At the anode: $2Cl^-(aq) \rightarrow Cl_2(g) + 2e^-$.
The remaining ions in the solution are $Na^+$ and $OH^-$,which combine to form $NaOH(aq)$.
Therefore,the products obtained are $NaOH, Cl_2$ and $H_2$.

(D) The rate of $S_N 1$ reaction depends on the stability of the carbocation intermediate formed during the rate-determining step.
$S_N 1$ reactivity order is: $3^{\circ} > 2^{\circ} > 1^{\circ} > CH_3-X$.
$A$: $2-$bromo-$3-$methylbutane is a $2^{\circ}$ halide.
$B$: $2-$chloro-$3-$methylbutane is a $2^{\circ}$ halide.
$C$: Chloromethane is a $1^{\circ}$ halide.
$D$: $2-$bromo-$2-$methylpropane is a $3^{\circ}$ halide.
Since $3^{\circ}$ carbocations are the most stable,$2-$bromo-$2-$methylpropane will undergo $S_N 1$ reaction the fastest.

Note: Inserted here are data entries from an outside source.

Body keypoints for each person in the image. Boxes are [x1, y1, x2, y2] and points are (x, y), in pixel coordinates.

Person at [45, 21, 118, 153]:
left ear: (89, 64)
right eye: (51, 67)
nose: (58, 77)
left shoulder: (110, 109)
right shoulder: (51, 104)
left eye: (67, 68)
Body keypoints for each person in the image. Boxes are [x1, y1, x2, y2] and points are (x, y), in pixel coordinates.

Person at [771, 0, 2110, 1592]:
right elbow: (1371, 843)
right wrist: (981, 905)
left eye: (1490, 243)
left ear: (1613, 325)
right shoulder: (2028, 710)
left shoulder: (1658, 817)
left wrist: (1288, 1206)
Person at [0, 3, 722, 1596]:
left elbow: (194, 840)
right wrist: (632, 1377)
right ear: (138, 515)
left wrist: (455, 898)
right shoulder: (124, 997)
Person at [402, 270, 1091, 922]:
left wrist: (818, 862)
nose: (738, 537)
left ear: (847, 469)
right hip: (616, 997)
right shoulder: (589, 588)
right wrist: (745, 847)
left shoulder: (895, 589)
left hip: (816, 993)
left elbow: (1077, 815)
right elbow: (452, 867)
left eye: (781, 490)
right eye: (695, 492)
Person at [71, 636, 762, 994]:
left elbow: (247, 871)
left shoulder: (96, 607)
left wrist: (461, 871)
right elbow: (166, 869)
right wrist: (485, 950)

(C) The given compound is $CH_3-CH=CH-C(Cl)(CH_3)_2$.
In this structure,the $-Cl$ atom is attached to a carbon atom that is directly bonded to a carbon-carbon double bond $(C=C)$.
Specifically,the carbon atom bearing the $-Cl$ is adjacent to the $sp^2$ hybridized carbon of the double bond.
Such a halide,where the halogen is attached to an $sp^3$ hybridized carbon atom next to a carbon-carbon double bond,is classified as an allylic halide.

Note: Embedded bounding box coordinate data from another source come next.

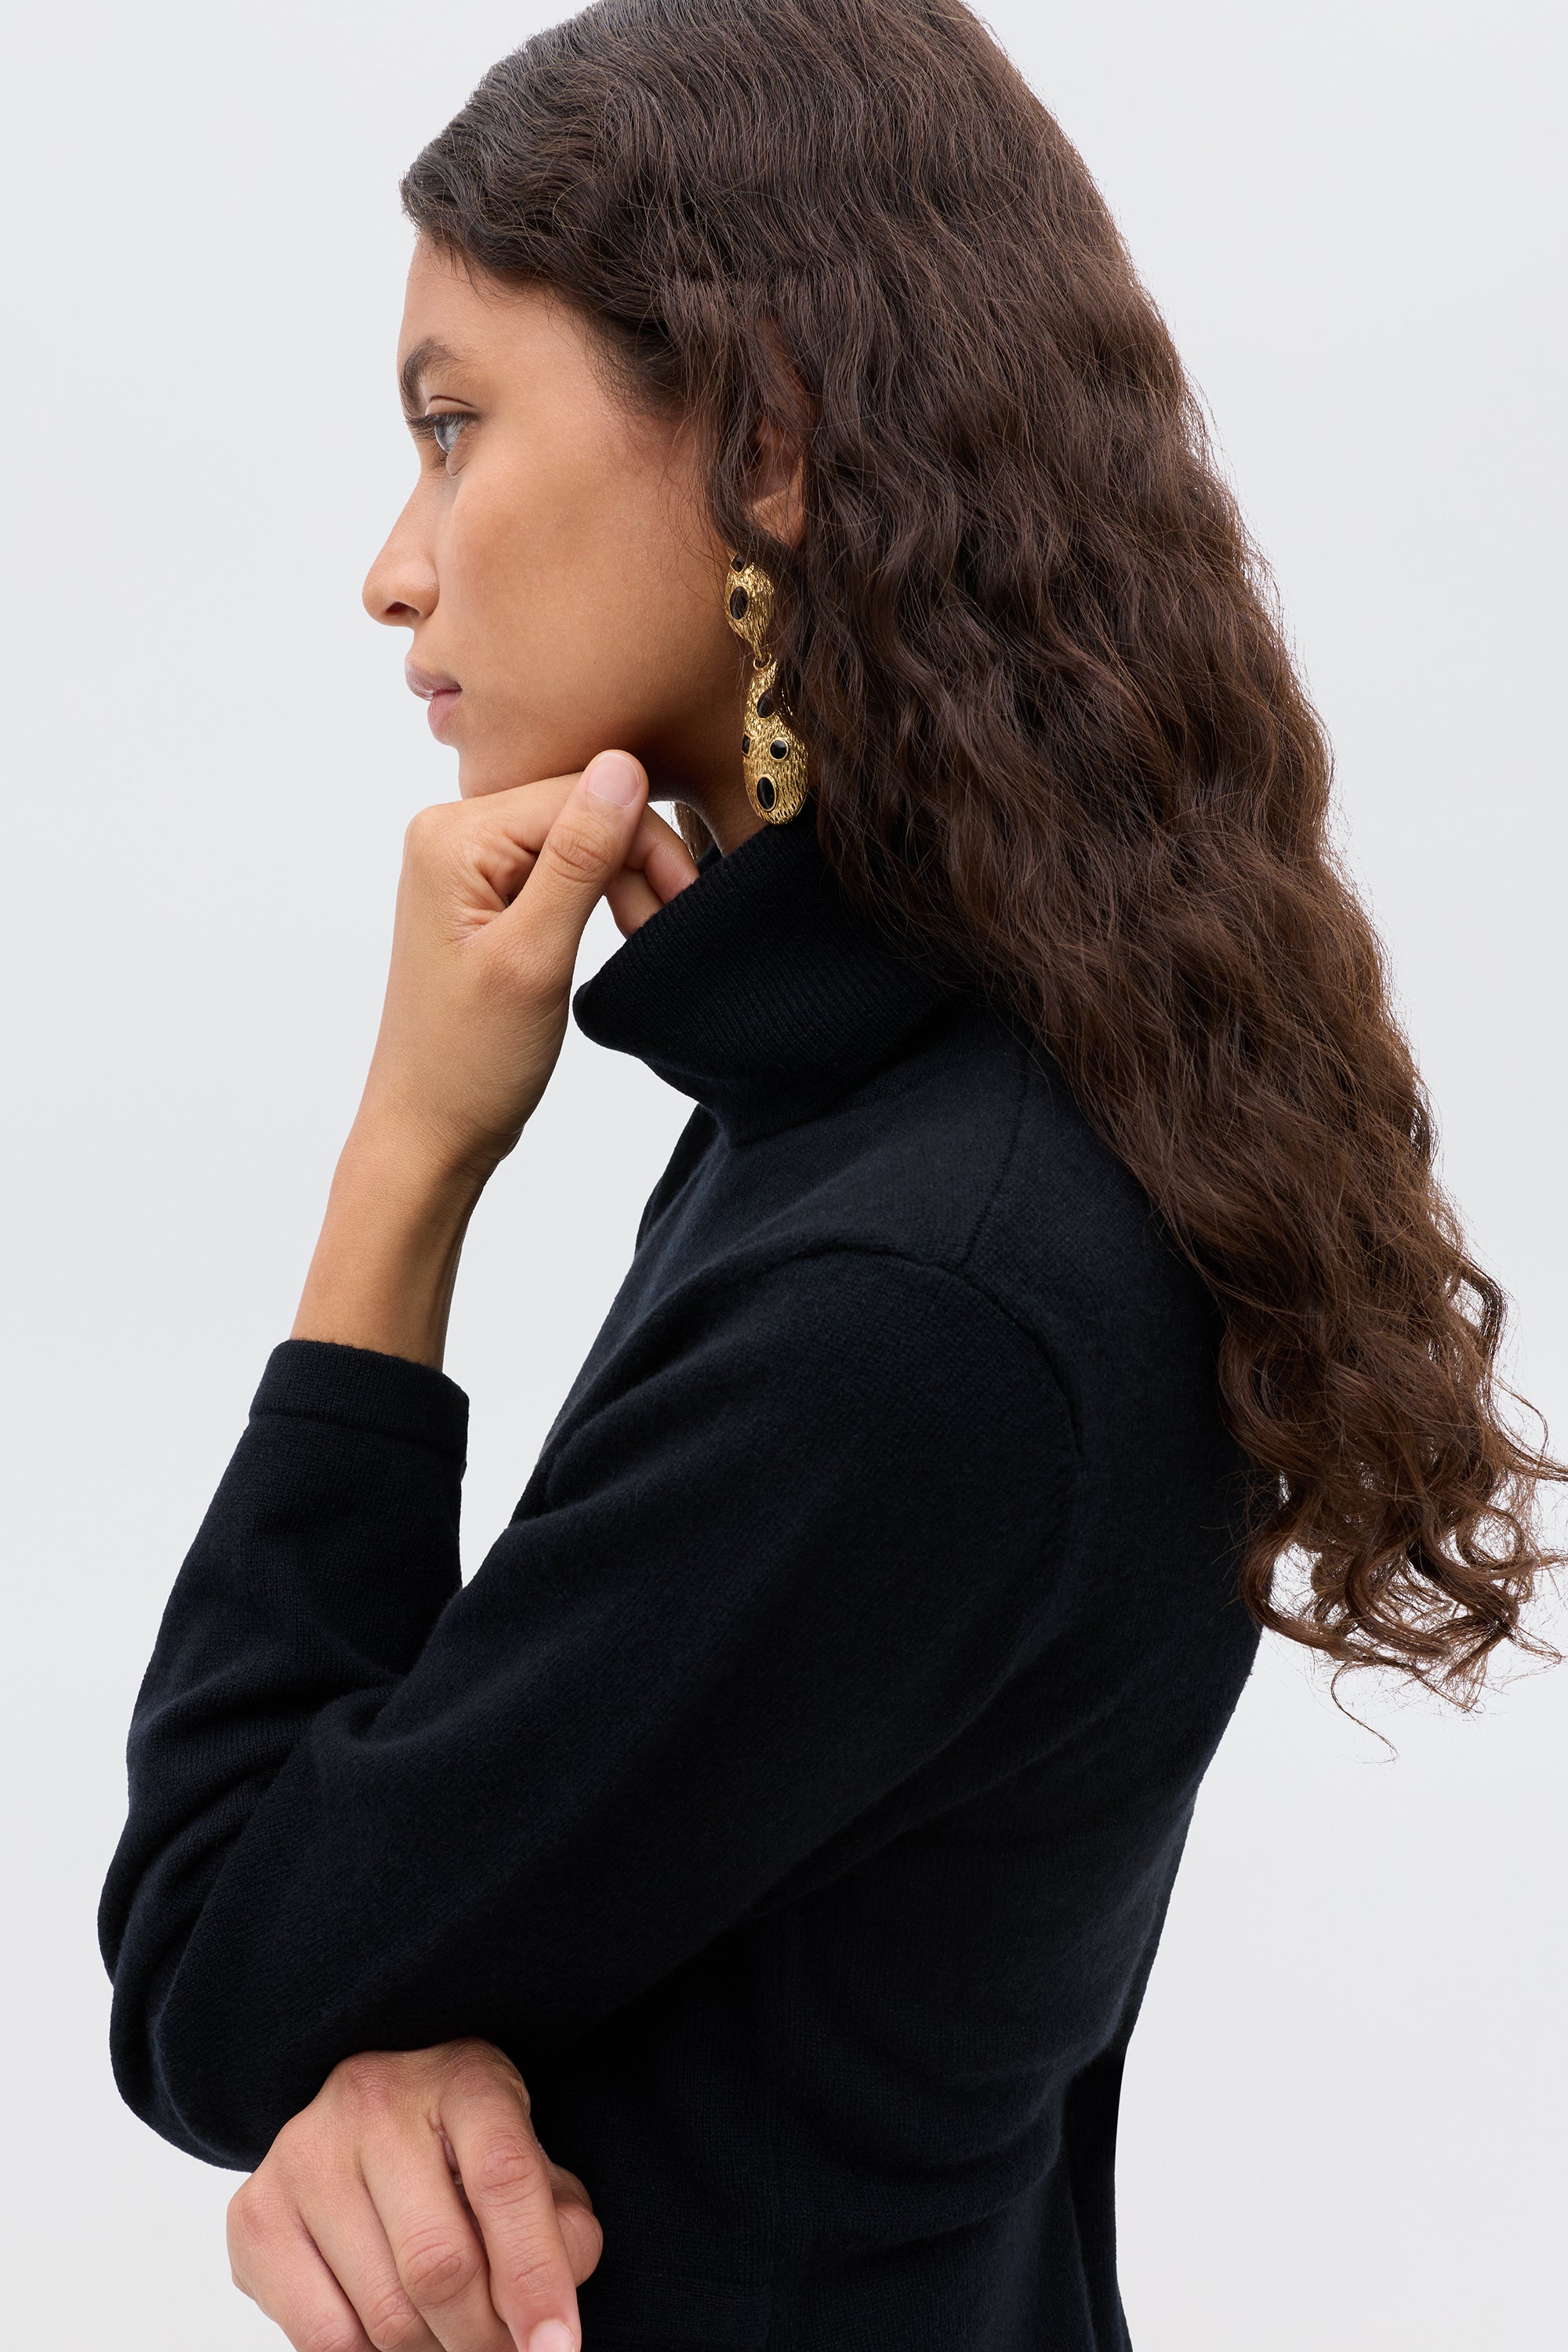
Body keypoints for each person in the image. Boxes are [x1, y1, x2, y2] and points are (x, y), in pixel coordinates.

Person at [97, 2, 1563, 2347]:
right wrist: (381, 2044)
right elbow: (520, 1908)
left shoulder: (920, 1297)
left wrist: (405, 1164)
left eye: (453, 428)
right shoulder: (921, 1118)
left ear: (767, 440)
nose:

(C) The process of removing salt from sea water to make it potable is known as desalination.
Reverse osmosis is the most common method used for this purpose.
In this process,a semi-permeable membrane is used to separate salt from water by applying pressure greater than the osmotic pressure.
Therefore,the correct option is $C$.

(B) The molar mass of ethanoic acid $(CH_3COOH)$ is $(2 \times 12) + (4 \times 1) + (2 \times 16) = 24 + 4 + 32 = 60 \ g/mol$.
Number of moles of ethanoic acid = $\frac{\text{mass}}{\text{molar mass}} = \frac{3.0 \ g}{60 \ g/mol} = 0.05 \ mol$.
Mass of solvent (benzene) = $50 \ g = 0.05 \ kg$.
Molality $(m)$ = $\frac{\text{moles of solute}}{\text{mass of solvent in kg}} = \frac{0.05 \ mol}{0.05 \ kg} = 1.0 \ mol/kg$.
Therefore,the correct option is $B$.

(A) The elevation in boiling point is a colligative property,which depends on the van't Hoff factor $(i)$ and the concentration of the solute particles. The formula is $\Delta T_b = i \times K_b \times m$.
Since the molality $(m)$ is the same for all solutions $(0.1 \ M)$,the solution with the minimum van't Hoff factor $(i)$ will have the minimum boiling point elevation,and thus the minimum boiling point.
For Urea (non-electrolyte),$i = 1$.
For $K_2SO_4$ $(2K^+ + SO_4^{2-})$,$i = 3$.
For $NaCl$ $(Na^+ + Cl^-)$,$i = 2$.
For $FeCl_3$ $(Fe^{3+} + 3Cl^-)$,$i = 4$.
Comparing the values,Urea has the lowest $i$ value $(1)$,therefore $0.1 \ M$ Urea has the minimum boiling point.